After an interminable opening credit sequence with slow-motion title cards (indicative of the movie's pace) that seems to have sprung from an eight-bit video game cartridge, we find ourselves at a New York high school where a pair of letter-jacketed toughs accidentally release a toxic chemical into the school's water supply, turning the swim team into flesh-hungry zombies. (As ridiculous as that sentence sounds, the film's execution thereof renders it ten times worse.) Bearing a slight resemblance to the creatures in Lamberto Bava's DEMONS--in fact, a few shots serve as threadbare recreations of that film--the zombies lurch through the halls, devouring whatever high school stereotype crosses their path; speaking of stereotypes, there's plenty to choose from, from the pair of horror-loving geeks that pose as unlikely heroes (and read SLAUGHTER HOUSE magazine during study hall) to the basketball team that sports more mullets than a Larry the Cable Guy concert. There's also a bad hair metal band practicing on campus, a group so uninspired they can't aspire to cheesiness.
With its witty banter ("Why are you such an asshole?" "Cuz I like to take after you!") that makes the comedies on the CW sound like Aaron Sorkin and loads of unconvincing gore, GHOUL SCHOOL makes for pretty dire viewing. Bland and lifeless, the film sleepwalks from one moment to another; the humans in this flick act more like the undead than the zombies themselves. Particularly jarring in an odd digressive scene in which Jackie "the Joke Man" Martling auditions for Joe Franklin, a sequence that not only has nothing to do with ANYTHING but overflows with shitty jokes to boot, and exists only to show that the filmmakers could wrangle a couple of Z-list cameos.
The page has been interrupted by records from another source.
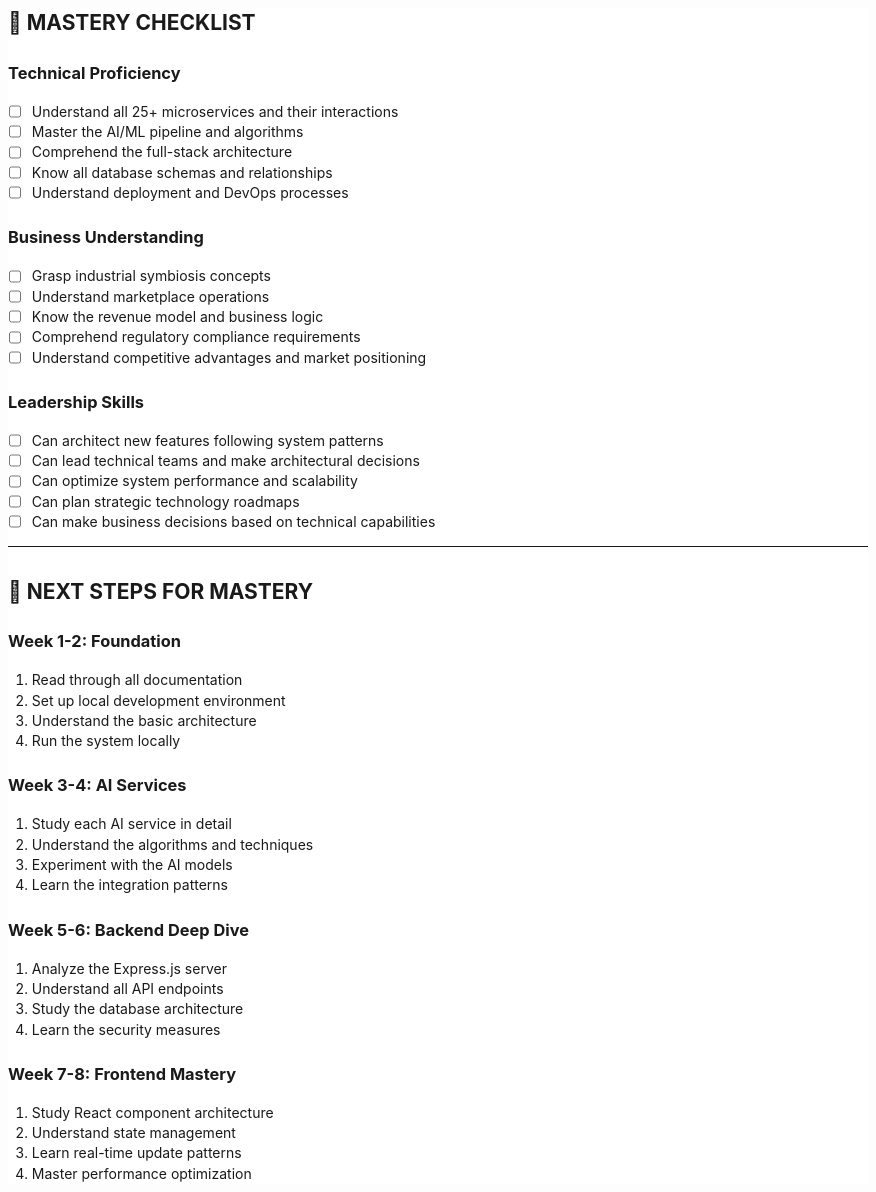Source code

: 
## 🎯 **MASTERY CHECKLIST**

### **Technical Proficiency**
- [ ] Understand all 25+ microservices and their interactions
- [ ] Master the AI/ML pipeline and algorithms
- [ ] Comprehend the full-stack architecture
- [ ] Know all database schemas and relationships
- [ ] Understand deployment and DevOps processes

### **Business Understanding**
- [ ] Grasp industrial symbiosis concepts
- [ ] Understand marketplace operations
- [ ] Know the revenue model and business logic
- [ ] Comprehend regulatory compliance requirements
- [ ] Understand competitive advantages and market positioning

### **Leadership Skills**
- [ ] Can architect new features following system patterns
- [ ] Can lead technical teams and make architectural decisions
- [ ] Can optimize system performance and scalability
- [ ] Can plan strategic technology roadmaps
- [ ] Can make business decisions based on technical capabilities

---

## 🚀 **NEXT STEPS FOR MASTERY**

### **Week 1-2: Foundation**
1. Read through all documentation
2. Set up local development environment
3. Understand the basic architecture
4. Run the system locally

### **Week 3-4: AI Services**
1. Study each AI service in detail
2. Understand the algorithms and techniques
3. Experiment with the AI models
4. Learn the integration patterns

### **Week 5-6: Backend Deep Dive**
1. Analyze the Express.js server
2. Understand all API endpoints
3. Study the database architecture
4. Learn the security measures

### **Week 7-8: Frontend Mastery**
1. Study React component architecture
2. Understand state management
3. Learn real-time update patterns
4. Master performance optimization
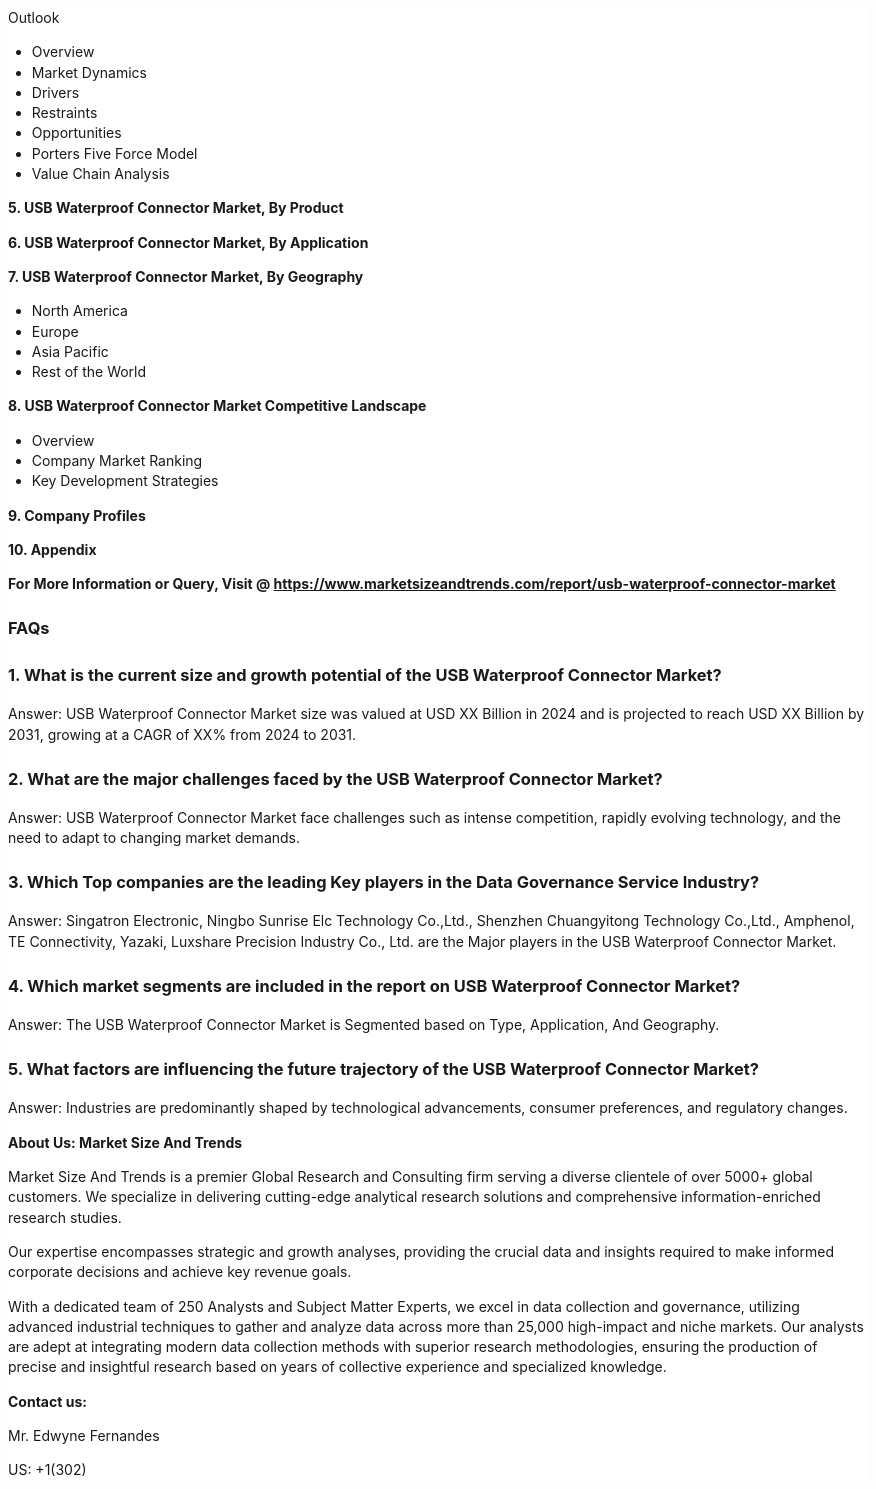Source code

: Outlook</span></strong></p></div><div class="" data-test-id=""><ul><li><span class="">Overview</span></li><li><span class="">Market Dynamics</span></li><li><span class="">Drivers</span></li><li><span class="">Restraints</span></li><li><span class="">Opportunities</span></li><li><span class="">Porters Five Force Model</span></li><li><span class="">Value Chain Analysis</span></li></ul></div><div class="" data-test-id=""><p><strong><span class="">5. USB Waterproof Connector Market, By Product</span></strong></p></div><div class="" data-test-id=""><p><strong><span class="">6. USB Waterproof Connector Market, By Application</span></strong></p></div><div class="" data-test-id=""><p><strong><span class="">7. USB Waterproof Connector Market, By Geography</span></strong></p></div><div class="" data-test-id=""><ul><li><span class="">North America</span></li><li><span class="">Europe</span></li><li><span class="">Asia Pacific</span></li><li><span class="">Rest of the World</span></li></ul></div><div class="" data-test-id=""><p><strong><span class="">8. USB Waterproof Connector Market Competitive Landscape</span></strong></p></div><div class="" data-test-id=""><ul><li><span class="">Overview</span></li><li><span class="">Company Market Ranking</span></li><li><span class="">Key Development Strategies</span></li></ul></div><div class="" data-test-id=""><p><strong><span class="">9. Company Profiles</span></strong></p></div><div class="" data-test-id=""><p><strong><span class="">10. Appendix</span></strong></p></div><div class="" data-test-id=""><p><strong><span class="">For More Information or Query, Visit @ <a href="https://www.marketsizeandtrends.com/report/usb-waterproof-connector-market" target="_blank">https://www.marketsizeandtrends.com/report/usb-waterproof-connector-market</a></span></strong></p></div><div class="" data-test-id=""><div class="article-main__content" data-test-id="publishing-text-block"><h3><strong><span class="">FAQs</span></strong></h3></div><div class="article-main__content" data-test-id="publishing-text-block"><h3><span class="">1. What is the current size and growth potential of the USB Waterproof Connector Market?</span></h3></div><div class="article-main__content" data-test-id="publishing-text-block"><p><span class="font-[700]">Answer</span><span class="">: USB Waterproof Connector Market size was valued at USD XX Billion in 2024 and is projected to reach USD XX Billion by 2031, growing at a CAGR of XX% from 2024 to 2031.</span></p></div><div class="article-main__content" data-test-id="publishing-text-block"><h3><span class="">2. What are the major challenges faced by the USB Waterproof Connector Market?</span></h3></div><div class="article-main__content" data-test-id="publishing-text-block"><p><span class="font-[700]">Answer</span><span class="">: USB Waterproof Connector Market face challenges such as intense competition, rapidly evolving technology, and the need to adapt to changing market demands.</span></p></div><div class="article-main__content" data-test-id="publishing-text-block"><h3><span class="">3. Which Top companies are the leading Key players in the Data Governance Service Industry?</span></h3></div><div class="article-main__content" data-test-id="publishing-text-block"><p><span class="font-[700]">Answer</span><span class="">: Singatron Electronic, Ningbo Sunrise Elc Technology Co.,Ltd., Shenzhen Chuangyitong Technology Co.,Ltd., Amphenol, TE Connectivity, Yazaki, Luxshare Precision Industry Co., Ltd. are the Major players in the USB Waterproof Connector Market.</span></p></div><div class="article-main__content" data-test-id="publishing-text-block"><h3><span class="">4. Which market segments are included in the report on USB Waterproof Connector Market?</span></h3></div><div class="article-main__content" data-test-id="publishing-text-block"><p><span class="font-[700]">Answer</span><span class="">: The USB Waterproof Connector Market is Segmented based on Type, Application, And Geography.</span></p></div><div class="article-main__content" data-test-id="publishing-text-block"><h3><span class="">5. What factors are influencing the future trajectory of the USB Waterproof Connector Market?</span></h3></div><div class="article-main__content" data-test-id="publishing-text-block"><p><span class="font-[700]">Answer:</span><span class="">&nbsp;Industries are predominantly shaped by technological advancements, consumer preferences, and regulatory changes.</span></p></div><p><strong><span class="">About Us: Market Size And Trends</span></strong></p></div><div class="" data-test-id=""><p><span class="">Market Size And Trends is a premier Global Research and Consulting firm serving a diverse clientele of over 5000+ global customers. We specialize in delivering cutting-edge analytical research solutions and comprehensive information-enriched research studies.</span></p></div><div class="" data-test-id=""><p><span class="">Our expertise encompasses strategic and growth analyses, providing the crucial data and insights required to make informed corporate decisions and achieve key revenue goals.</span></p></div><div class="" data-test-id=""><p><span class="">With a dedicated team of 250 Analysts and Subject Matter Experts, we excel in data collection and governance, utilizing advanced industrial techniques to gather and analyze data across more than 25,000 high-impact and niche markets. Our analysts are adept at integrating modern data collection methods with superior research methodologies, ensuring the production of precise and insightful research based on years of collective experience and specialized knowledge.</span></p></div><div class="" data-test-id=""><p><strong><span class="">Contact us:</span></strong></p></div><div class="" data-test-id=""><p><span class="">Mr. Edwyne Fernandes</span></p></div><div class="" data-test-id=""><p><span class="">US: +1(302)
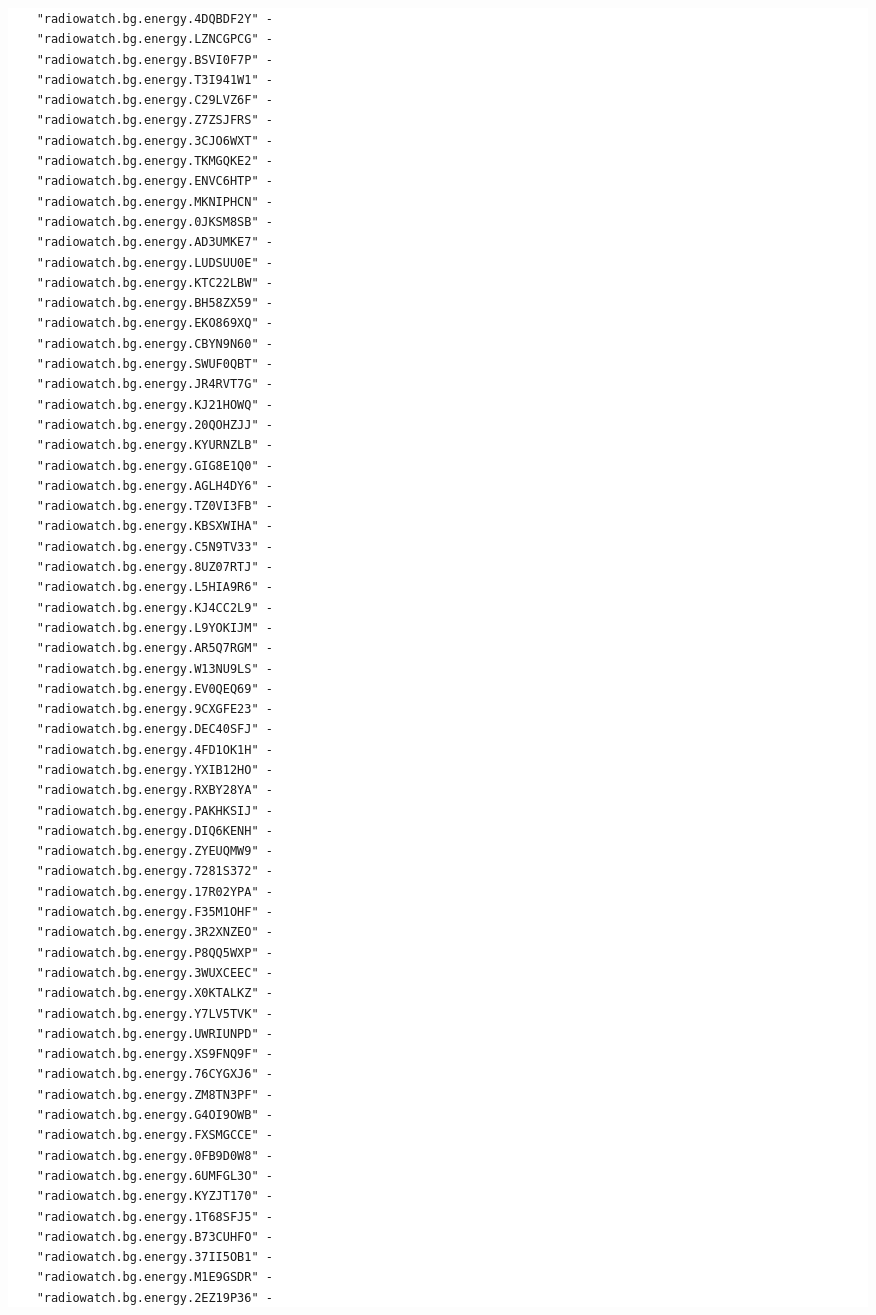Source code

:         "radiowatch.bg.energy.4DQBDF2Y" - 
        "radiowatch.bg.energy.LZNCGPCG" - 
        "radiowatch.bg.energy.BSVI0F7P" - 
        "radiowatch.bg.energy.T3I941W1" - 
        "radiowatch.bg.energy.C29LVZ6F" - 
        "radiowatch.bg.energy.Z7ZSJFRS" - 
        "radiowatch.bg.energy.3CJO6WXT" - 
        "radiowatch.bg.energy.TKMGQKE2" - 
        "radiowatch.bg.energy.ENVC6HTP" - 
        "radiowatch.bg.energy.MKNIPHCN" - 
        "radiowatch.bg.energy.0JKSM8SB" - 
        "radiowatch.bg.energy.AD3UMKE7" - 
        "radiowatch.bg.energy.LUDSUU0E" - 
        "radiowatch.bg.energy.KTC22LBW" - 
        "radiowatch.bg.energy.BH58ZX59" - 
        "radiowatch.bg.energy.EKO869XQ" - 
        "radiowatch.bg.energy.CBYN9N60" - 
        "radiowatch.bg.energy.SWUF0QBT" - 
        "radiowatch.bg.energy.JR4RVT7G" - 
        "radiowatch.bg.energy.KJ21HOWQ" - 
        "radiowatch.bg.energy.20QOHZJJ" - 
        "radiowatch.bg.energy.KYURNZLB" - 
        "radiowatch.bg.energy.GIG8E1Q0" - 
        "radiowatch.bg.energy.AGLH4DY6" - 
        "radiowatch.bg.energy.TZ0VI3FB" - 
        "radiowatch.bg.energy.KBSXWIHA" - 
        "radiowatch.bg.energy.C5N9TV33" - 
        "radiowatch.bg.energy.8UZ07RTJ" - 
        "radiowatch.bg.energy.L5HIA9R6" - 
        "radiowatch.bg.energy.KJ4CC2L9" - 
        "radiowatch.bg.energy.L9YOKIJM" - 
        "radiowatch.bg.energy.AR5Q7RGM" - 
        "radiowatch.bg.energy.W13NU9LS" - 
        "radiowatch.bg.energy.EV0QEQ69" - 
        "radiowatch.bg.energy.9CXGFE23" - 
        "radiowatch.bg.energy.DEC40SFJ" - 
        "radiowatch.bg.energy.4FD1OK1H" - 
        "radiowatch.bg.energy.YXIB12HO" - 
        "radiowatch.bg.energy.RXBY28YA" - 
        "radiowatch.bg.energy.PAKHKSIJ" - 
        "radiowatch.bg.energy.DIQ6KENH" - 
        "radiowatch.bg.energy.ZYEUQMW9" - 
        "radiowatch.bg.energy.7281S372" - 
        "radiowatch.bg.energy.17R02YPA" - 
        "radiowatch.bg.energy.F35M1OHF" - 
        "radiowatch.bg.energy.3R2XNZEO" - 
        "radiowatch.bg.energy.P8QQ5WXP" - 
        "radiowatch.bg.energy.3WUXCEEC" - 
        "radiowatch.bg.energy.X0KTALKZ" - 
        "radiowatch.bg.energy.Y7LV5TVK" - 
        "radiowatch.bg.energy.UWRIUNPD" - 
        "radiowatch.bg.energy.XS9FNQ9F" - 
        "radiowatch.bg.energy.76CYGXJ6" - 
        "radiowatch.bg.energy.ZM8TN3PF" - 
        "radiowatch.bg.energy.G4OI9OWB" - 
        "radiowatch.bg.energy.FXSMGCCE" - 
        "radiowatch.bg.energy.0FB9D0W8" - 
        "radiowatch.bg.energy.6UMFGL3O" - 
        "radiowatch.bg.energy.KYZJT170" - 
        "radiowatch.bg.energy.1T68SFJ5" - 
        "radiowatch.bg.energy.B73CUHFO" - 
        "radiowatch.bg.energy.37II5OB1" - 
        "radiowatch.bg.energy.M1E9GSDR" - 
        "radiowatch.bg.energy.2EZ19P36" - 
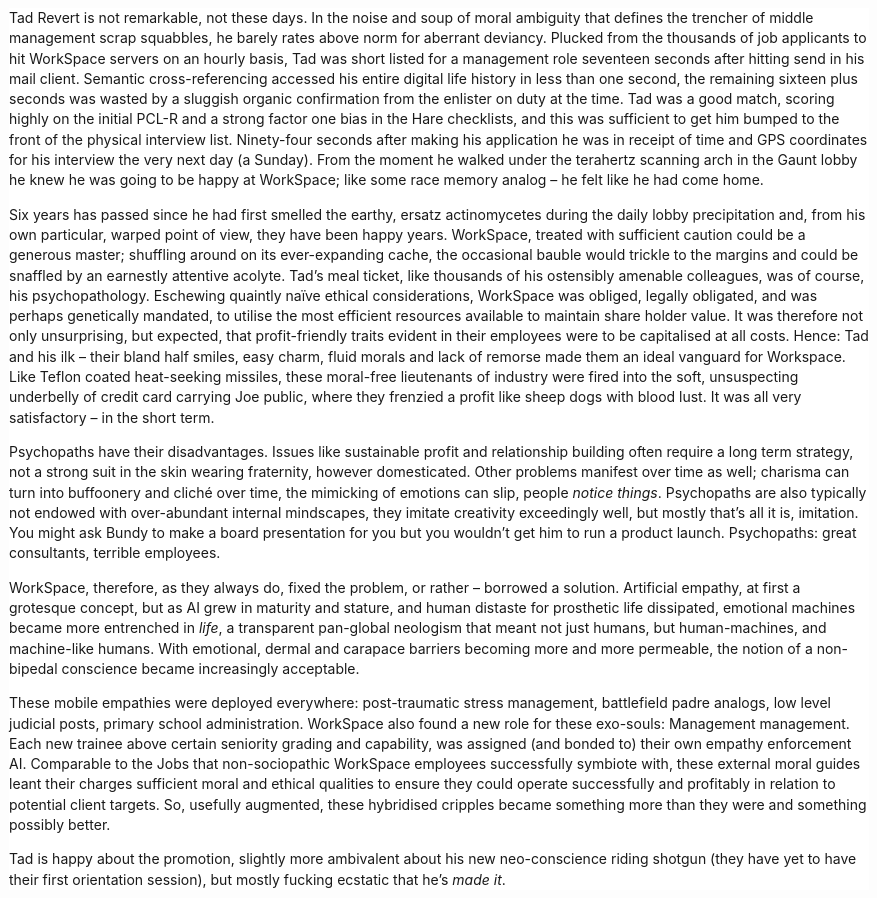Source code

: Tad Revert is not remarkable, not these days. In the noise and soup of moral ambiguity that defines the trencher of middle management scrap squabbles, he barely rates above norm for aberrant deviancy. Plucked from the thousands of job applicants to hit WorkSpace servers on an hourly basis, Tad was short listed for a management role seventeen seconds after hitting send in his mail client. Semantic cross-referencing accessed his entire digital life history in less than one second, the remaining sixteen plus seconds was wasted by a sluggish organic confirmation from the enlister on duty at the time. Tad was a good match, scoring highly on the initial PCL-R and a strong factor one bias in the Hare checklists, and this was sufficient to get him bumped to the front of the physical interview list. Ninety-four seconds after making his application he was in receipt of time and GPS coordinates for his interview the very next day (a Sunday). From the moment he walked under the terahertz scanning arch in the Gaunt lobby he knew he was going to be happy at WorkSpace; like some race memory analog – he felt like he had come home.

Six years has passed since he had first smelled the earthy, ersatz actinomycetes during the daily lobby precipitation and, from his own particular, warped point of view, they have been happy years. WorkSpace, treated with sufficient caution could be a generous master; shuffling around on its ever-expanding cache, the occasional bauble would trickle to the margins and could be snaffled by an earnestly attentive acolyte. Tad’s meal ticket, like thousands of his ostensibly amenable colleagues, was of course, his psychopathology. Eschewing quaintly naïve ethical considerations, WorkSpace was obliged, legally obligated, and was perhaps genetically mandated, to utilise the most efficient resources available to maintain share holder value. It was therefore not only unsurprising, but expected, that profit-friendly traits evident in their employees were to be capitalised at all costs. Hence: Tad and his ilk – their bland half smiles, easy charm, fluid morals and lack of remorse made them an ideal vanguard for Workspace. Like Teflon coated heat-seeking missiles, these moral-free lieutenants of industry were fired into the soft, unsuspecting underbelly of credit card carrying Joe public, where they frenzied a profit like sheep dogs with blood lust. It was all very satisfactory – in the short term.

Psychopaths have their disadvantages. Issues like sustainable profit and relationship building often require a long term strategy, not a strong suit in the skin wearing fraternity, however domesticated. Other problems manifest over time as well; charisma can turn into buffoonery and cliché over time, the mimicking of emotions can slip, people _notice things_. Psychopaths are also typically not endowed with over-abundant internal mindscapes, they imitate creativity exceedingly well, but mostly that’s all it is, imitation. You might ask Bundy to make a board presentation for you but you wouldn’t get him to run a product launch. Psychopaths: great consultants, terrible employees.

WorkSpace, therefore, as they always do, fixed the problem, or rather – borrowed a solution. Artificial empathy, at first a grotesque concept, but as AI grew in maturity and stature, and human distaste for prosthetic life dissipated, emotional machines became more entrenched in _life_, a transparent pan-global neologism that meant not just humans, but human-machines, and machine-like humans. With emotional, dermal and carapace barriers becoming more and more permeable, the notion of a non-bipedal conscience became increasingly acceptable.

These mobile empathies were deployed everywhere: post-traumatic stress management, battlefield padre analogs, low level judicial posts, primary school administration. WorkSpace also found a new role for these exo-souls: Management management. Each new trainee above certain seniority grading and capability, was assigned (and bonded to) their own empathy enforcement AI. Comparable to the Jobs that non-sociopathic WorkSpace employees successfully symbiote with, these external moral guides leant their charges sufficient moral and ethical qualities to ensure they could operate successfully and profitably in relation to potential client targets. So, usefully augmented, these hybridised cripples became something more than they were and something possibly better.

Tad is happy about the promotion, slightly more ambivalent about his new neo-conscience riding shotgun (they have yet to have their first orientation session), but mostly fucking ecstatic that he’s _made it_.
Barring a fleeting reference or two to THE EVIL DEAD, the zombie scenes suffer from the same inertia as the others; it's pretty sad when a zombie can repeatedly whack a dude in the groin with an ax and not even elicit the slightest sympathy from the male audience. Perhaps the paltry budget is to blame for some of its biggest blunders, such as when O'Rawe attempts a RETURN OF THE LIVING DEAD-style non-ending, giving us a white-out and explosive sound effects before launching into the end credits (a roll call of shame littered with fake names, like Bart Simpson and Chester Malester, to disguise the fact that the crew consisted of ten people).
(The trailer for the recent Splatter University Edition DVD contains many scenes not found in my screening copy; either the Brentwood edition circulating on budget labels is severely cut--most likely--or the former edited in scenes from another film.)